#### HOW TO COMPLETE THIS TASK:
Of the entries below, return exactly those lines that fall between the one containing "19: (108, 257, 276.08)" and the one containing "10: (140, 239, 284.77)", the two end lines included.

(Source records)
########################################

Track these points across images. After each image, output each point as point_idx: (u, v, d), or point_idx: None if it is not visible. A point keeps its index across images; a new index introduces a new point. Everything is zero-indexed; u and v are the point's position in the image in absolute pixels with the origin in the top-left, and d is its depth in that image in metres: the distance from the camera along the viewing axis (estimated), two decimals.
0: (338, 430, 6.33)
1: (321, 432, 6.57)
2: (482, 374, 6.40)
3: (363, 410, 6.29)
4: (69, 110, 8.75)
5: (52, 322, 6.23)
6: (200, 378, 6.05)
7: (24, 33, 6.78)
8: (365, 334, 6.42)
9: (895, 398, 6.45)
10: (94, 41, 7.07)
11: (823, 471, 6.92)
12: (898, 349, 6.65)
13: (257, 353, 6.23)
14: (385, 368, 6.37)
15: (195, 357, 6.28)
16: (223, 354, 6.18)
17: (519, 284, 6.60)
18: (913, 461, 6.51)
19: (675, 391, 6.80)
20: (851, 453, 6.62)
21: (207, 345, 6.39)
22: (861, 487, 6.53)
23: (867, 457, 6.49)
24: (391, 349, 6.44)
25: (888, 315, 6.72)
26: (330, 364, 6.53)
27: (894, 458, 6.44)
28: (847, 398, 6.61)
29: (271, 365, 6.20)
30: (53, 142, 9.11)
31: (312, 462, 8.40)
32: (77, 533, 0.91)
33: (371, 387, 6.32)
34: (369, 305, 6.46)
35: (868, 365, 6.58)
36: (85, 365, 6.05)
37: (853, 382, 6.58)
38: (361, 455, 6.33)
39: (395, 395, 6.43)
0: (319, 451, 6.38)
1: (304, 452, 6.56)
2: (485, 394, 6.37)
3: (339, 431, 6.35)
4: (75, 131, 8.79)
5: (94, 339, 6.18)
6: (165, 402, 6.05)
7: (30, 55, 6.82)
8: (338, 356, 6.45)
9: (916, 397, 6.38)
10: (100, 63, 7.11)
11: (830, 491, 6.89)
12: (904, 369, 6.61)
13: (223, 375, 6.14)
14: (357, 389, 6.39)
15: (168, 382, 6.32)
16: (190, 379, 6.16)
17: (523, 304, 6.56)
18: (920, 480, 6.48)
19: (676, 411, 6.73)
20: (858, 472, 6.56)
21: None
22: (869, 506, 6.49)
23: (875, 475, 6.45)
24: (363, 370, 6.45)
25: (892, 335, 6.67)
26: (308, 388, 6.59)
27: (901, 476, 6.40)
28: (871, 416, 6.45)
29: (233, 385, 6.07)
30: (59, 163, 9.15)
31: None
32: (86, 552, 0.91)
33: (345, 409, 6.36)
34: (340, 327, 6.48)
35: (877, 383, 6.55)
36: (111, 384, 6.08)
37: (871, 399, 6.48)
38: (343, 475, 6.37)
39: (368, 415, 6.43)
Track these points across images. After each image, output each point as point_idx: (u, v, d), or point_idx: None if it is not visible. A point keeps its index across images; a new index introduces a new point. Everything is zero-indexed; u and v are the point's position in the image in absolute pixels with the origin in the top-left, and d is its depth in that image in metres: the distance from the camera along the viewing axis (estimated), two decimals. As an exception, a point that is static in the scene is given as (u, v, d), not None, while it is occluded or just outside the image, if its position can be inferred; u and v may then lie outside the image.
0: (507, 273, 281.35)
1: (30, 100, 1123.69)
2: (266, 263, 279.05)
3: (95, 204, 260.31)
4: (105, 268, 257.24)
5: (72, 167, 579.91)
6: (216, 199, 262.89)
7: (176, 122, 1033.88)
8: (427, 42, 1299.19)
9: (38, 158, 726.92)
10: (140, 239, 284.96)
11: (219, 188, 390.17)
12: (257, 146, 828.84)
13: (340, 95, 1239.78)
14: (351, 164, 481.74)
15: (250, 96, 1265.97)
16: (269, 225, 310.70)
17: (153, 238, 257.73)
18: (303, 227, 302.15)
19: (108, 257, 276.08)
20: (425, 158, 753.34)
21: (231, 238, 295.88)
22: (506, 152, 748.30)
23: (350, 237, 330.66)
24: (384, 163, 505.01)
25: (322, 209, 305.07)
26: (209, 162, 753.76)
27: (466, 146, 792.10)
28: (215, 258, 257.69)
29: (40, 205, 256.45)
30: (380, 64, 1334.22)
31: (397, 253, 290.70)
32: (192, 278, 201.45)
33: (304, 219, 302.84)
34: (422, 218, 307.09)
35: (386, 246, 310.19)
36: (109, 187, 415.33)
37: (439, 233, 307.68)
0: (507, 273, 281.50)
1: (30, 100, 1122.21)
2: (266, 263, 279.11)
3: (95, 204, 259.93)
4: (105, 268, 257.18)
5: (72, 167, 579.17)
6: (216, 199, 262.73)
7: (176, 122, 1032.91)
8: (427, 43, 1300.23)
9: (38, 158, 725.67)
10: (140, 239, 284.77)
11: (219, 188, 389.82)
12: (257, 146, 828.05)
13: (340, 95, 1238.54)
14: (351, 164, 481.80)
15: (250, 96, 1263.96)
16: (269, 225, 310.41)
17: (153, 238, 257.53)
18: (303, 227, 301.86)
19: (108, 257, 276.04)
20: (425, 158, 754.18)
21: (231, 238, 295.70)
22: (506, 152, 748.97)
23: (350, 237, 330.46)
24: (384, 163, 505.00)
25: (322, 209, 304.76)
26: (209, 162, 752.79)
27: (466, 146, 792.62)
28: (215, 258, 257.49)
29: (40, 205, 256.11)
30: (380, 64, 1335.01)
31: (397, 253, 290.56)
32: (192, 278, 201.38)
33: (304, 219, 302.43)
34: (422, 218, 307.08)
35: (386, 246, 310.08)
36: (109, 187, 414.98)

########################################

#### TASK OUTPUT:
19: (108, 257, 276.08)
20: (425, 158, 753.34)
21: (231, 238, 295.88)
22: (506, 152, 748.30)
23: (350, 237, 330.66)
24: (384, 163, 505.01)
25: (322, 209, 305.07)
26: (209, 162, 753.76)
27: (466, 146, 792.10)
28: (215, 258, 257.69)
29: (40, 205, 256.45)
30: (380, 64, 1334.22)
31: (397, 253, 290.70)
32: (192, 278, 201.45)
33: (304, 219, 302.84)
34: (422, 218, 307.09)
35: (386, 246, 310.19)
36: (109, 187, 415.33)
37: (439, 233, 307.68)
0: (507, 273, 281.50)
1: (30, 100, 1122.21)
2: (266, 263, 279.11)
3: (95, 204, 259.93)
4: (105, 268, 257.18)
5: (72, 167, 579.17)
6: (216, 199, 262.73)
7: (176, 122, 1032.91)
8: (427, 43, 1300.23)
9: (38, 158, 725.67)
10: (140, 239, 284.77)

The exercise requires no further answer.